### Problem details:
Search the entries for the word "lines" and report each line that has it.
--- Information supplied ---
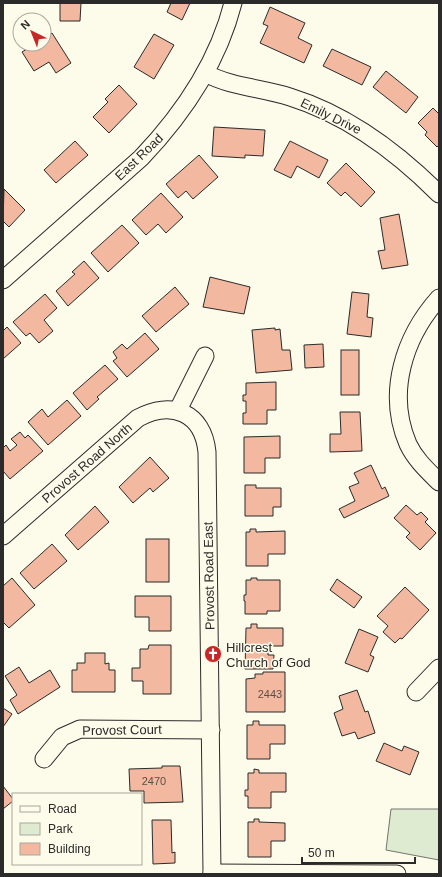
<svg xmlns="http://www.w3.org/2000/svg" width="442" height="877" font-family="Helvetica,sans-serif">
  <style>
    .green { fill: #deebd1; stroke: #74746e }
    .building { fill: #f2b8a0; stroke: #2b2b2b }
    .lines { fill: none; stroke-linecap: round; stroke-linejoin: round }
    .minor-casing { stroke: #2b2b2b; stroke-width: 19 }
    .minor { stroke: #fdfbea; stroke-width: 17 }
    .labels { text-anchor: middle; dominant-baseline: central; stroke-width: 3; stroke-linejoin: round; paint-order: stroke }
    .number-label { font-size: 11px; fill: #5d4e48 }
    .street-label { font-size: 13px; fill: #2b2b2b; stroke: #fdfbea }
    .poi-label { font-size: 13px; fill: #2b2b2b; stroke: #fdfbea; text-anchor: start }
  </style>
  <rect width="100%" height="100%" fill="#fdfbea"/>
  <!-- green -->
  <polygon class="green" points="391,809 439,809 439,860 386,850"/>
  <!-- building -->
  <g class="building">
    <polygon points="60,3 81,3 80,21 60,21"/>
    <polygon points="171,3 190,3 182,20 167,12"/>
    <polygon points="270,7 305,23 298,38 312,45 304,63 260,43 268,26 263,24"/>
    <polygon points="52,33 71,63 56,73 49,62 34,71 22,52 35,44 44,44 44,38"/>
    <polygon points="154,34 174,45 154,79 134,67"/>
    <polygon points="332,49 371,67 362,85 323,66"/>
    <polygon points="386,71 418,97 406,113 373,87"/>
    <polygon points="119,85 137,104 109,133 93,117 108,102 105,99"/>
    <polygon points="433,108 439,114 439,145 437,147 425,135 427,132 418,123"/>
    <polygon points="214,127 265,130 263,156 245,155 245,158 212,156"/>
    <polygon points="75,141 88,155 56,183 44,170"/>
    <polygon points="290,141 328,160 319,178 297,166 291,178 274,170"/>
    <polygon points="199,155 218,177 193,199 186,191 178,198 166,184"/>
    <polygon points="346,163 375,192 361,207 345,192 341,196 327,183"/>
    <polygon points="4,189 25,210 9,227 3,221"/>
    <polygon points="161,193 183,217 166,233 158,224 146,235 132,220"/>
    <polygon points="399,214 408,265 382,269 378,251 385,250 380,218"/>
    <polygon points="122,225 139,243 108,272 91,253"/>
    <polygon points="84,261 99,278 68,306 56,291 75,274 72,272"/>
    <polygon points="210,277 250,287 244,314 203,307"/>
    <polygon points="175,287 189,304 156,332 142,316"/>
    <polygon points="352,292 369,294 367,317 373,318 371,337 347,334"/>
    <polygon points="45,294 57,308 44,320 53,331 39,343 30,333 26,336 13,322"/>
    <polygon points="7,327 21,343 3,359 3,331"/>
    <polygon points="275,328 275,330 280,329 282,350 290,350 292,370 256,373 252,330"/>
    <polygon points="145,333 159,349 127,377 113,361 117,358 113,352 122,344 127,349"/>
    <polygon points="323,344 324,367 305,368 304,345"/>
    <rect x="341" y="350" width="18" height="45"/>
    <polygon points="105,365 118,379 97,397 99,399 87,410 73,393"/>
    <polygon points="276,382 276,410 267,410 267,424 243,424 243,413 246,413 246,401 243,401 243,395 246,395 246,383"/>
    <polygon points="67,400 81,416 48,445 28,422 42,409 48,417"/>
    <polygon points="340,412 360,412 362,451 330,452 330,434 341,434"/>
    <polygon points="20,432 25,438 28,435 43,451 10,479 3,471 3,448 6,445 10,451 17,445 11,439"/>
    <polygon points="280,436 280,458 265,458 265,473 244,473 244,437"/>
    <polygon points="150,457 169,478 153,492 150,488 133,503 119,487"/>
    <polygon points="371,465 382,489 385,487 389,496 344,518 339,509 355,501 349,487 359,483 354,473"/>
    <polygon points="245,485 256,485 256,488 281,488 281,507 273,507 273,516 245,516"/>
    <polygon points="406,505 417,515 421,512 428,519 425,522 436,533 420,550 406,537 410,533 394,518"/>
    <polygon points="95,506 109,522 78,550 65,535"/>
    <polygon points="250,529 256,529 256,532 285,531 285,554 268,554 268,566 246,566 246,532 250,532"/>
    <rect x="146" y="539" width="23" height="43"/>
    <polygon points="52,544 67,561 34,589 20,573"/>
    <polygon points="12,578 35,605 9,628 3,622 3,586"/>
    <polygon points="251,578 257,578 257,580 280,580 280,611 267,611 267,614 245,614 245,601 244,601 244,595 246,595 246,580 251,580"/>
    <polygon points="337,579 362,597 354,608 330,590"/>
    <polygon points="405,587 429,610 402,639 400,638 395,643 383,632 388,626 377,616"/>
    <polygon points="135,596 171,596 171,631 149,631 149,617 135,617"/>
    <polygon points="251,624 257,624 257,628 283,628 283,646 268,646 268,655 274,655 273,669 245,669 246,628 251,628"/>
    <polygon points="359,629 378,637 370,655 374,657 368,672 345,663"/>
    <polygon points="149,645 171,645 171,694 143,694 143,681 132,681 132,668 140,668 140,649 148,649"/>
    <polygon points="85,653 105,653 105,664 109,663 109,670 115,670 115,692 72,692 72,670 77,670 77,663 85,663"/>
    <polygon points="19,667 29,683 50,670 60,687 18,714 10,700 17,695 5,676"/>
    <polygon points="263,672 285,672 285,712 246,712 246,679 255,678 255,674 263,674"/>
    <polygon points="357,690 365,712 368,711 375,733 358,739 355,732 342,736 334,713 343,709 339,696"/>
    <polygon points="3,708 12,714 3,727"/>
    <polygon points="253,721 259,721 259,725 285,725 285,744 270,744 270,759 247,759 247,725 253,725"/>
    <polygon points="384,743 402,751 404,746 419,752 410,775 376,761"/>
    <polygon points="162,766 180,766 183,802 144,803 144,791 130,791 129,769 162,768"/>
    <polygon points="254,769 259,770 259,773 286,773 286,792 271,792 271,808 248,808 248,796 245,796 245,790 248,790 248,773 254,773"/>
    <polygon points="3,786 13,799 13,801 3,809"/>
    <polygon points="254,819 259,819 259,822 285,823 285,841 271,841 271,857 248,857 248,822 254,822"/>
    <polygon points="152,820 171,820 172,853 175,852 175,863 153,864"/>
  </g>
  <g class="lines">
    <!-- minor casing -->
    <g class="minor-casing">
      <g id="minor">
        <path d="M205 73C231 87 262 88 290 97 348 115 396 151 439 194"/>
        <path d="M3 280 141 158C183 114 218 62 233 3"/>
        <path d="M439 298C404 337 386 393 408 444 415 459 427 470 439 482"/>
        <polyline points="178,410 205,356"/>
        <path d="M3 536 138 418C171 400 203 412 207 452L212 874"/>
        <polyline points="416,692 439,668"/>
        <polyline points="44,759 62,737 80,729 211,730"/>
        <polyline points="212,873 397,874"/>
      </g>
    </g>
    <!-- minor -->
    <use href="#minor" class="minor"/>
  </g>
  <!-- icons -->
  <defs>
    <g id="church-disc" transform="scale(0.9)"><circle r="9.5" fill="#c62828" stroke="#fdfbea"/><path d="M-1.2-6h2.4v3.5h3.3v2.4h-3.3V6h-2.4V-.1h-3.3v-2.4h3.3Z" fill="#fff"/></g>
  </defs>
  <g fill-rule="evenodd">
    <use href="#church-disc" x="213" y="654"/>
  </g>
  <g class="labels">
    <!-- number labels -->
    <g class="number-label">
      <text x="270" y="694">2443</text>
      <text x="154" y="781">2470</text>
    </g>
    <!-- street labels -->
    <g class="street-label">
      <text transform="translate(331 116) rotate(26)">Emily Drive</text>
      <text transform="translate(139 157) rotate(-44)">East Road</text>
      <text transform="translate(87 463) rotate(-41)">Provost Road North</text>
      <text transform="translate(209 576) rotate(-91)">Provost Road East</text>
      <text transform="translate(122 730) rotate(-1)">Provost Court</text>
    </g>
    <!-- poi labels -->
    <g class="poi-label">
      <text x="226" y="647">Hillcrest<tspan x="226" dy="15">Church of God</tspan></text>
    </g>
  </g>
  <!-- border -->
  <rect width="442" height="877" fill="none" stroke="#2b2b2b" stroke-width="8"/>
  <!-- legend -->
  <rect x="12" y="793" width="130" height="72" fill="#fdfbea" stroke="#a9a89e"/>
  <rect x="20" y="806" width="20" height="6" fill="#fdfbea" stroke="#a9a89e"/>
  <text x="48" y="813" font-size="12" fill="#2b2b2b">Road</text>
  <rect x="20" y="823" width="20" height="12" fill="#deebd1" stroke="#a9a89e"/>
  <text x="48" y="833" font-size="12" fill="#2b2b2b">Park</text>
  <rect x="20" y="843" width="20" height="12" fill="#f2b8a0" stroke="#a9a89e"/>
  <text x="48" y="853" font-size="12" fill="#2b2b2b">Building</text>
  <!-- north arrow -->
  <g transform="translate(32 32) rotate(317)"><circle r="19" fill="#fdfbea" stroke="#a9a89e"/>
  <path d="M0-3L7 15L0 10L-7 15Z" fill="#c62828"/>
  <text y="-6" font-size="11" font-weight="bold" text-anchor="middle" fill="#2b2b2b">N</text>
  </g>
  <!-- scale -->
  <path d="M302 857v6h113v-6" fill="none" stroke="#2b2b2b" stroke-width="2"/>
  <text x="308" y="857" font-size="12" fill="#2b2b2b" stroke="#fdfbea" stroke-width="3" paint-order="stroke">50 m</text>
</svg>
---
### Exercise output:
    .lines { fill: none; stroke-linecap: round; stroke-linejoin: round }
  <g class="lines">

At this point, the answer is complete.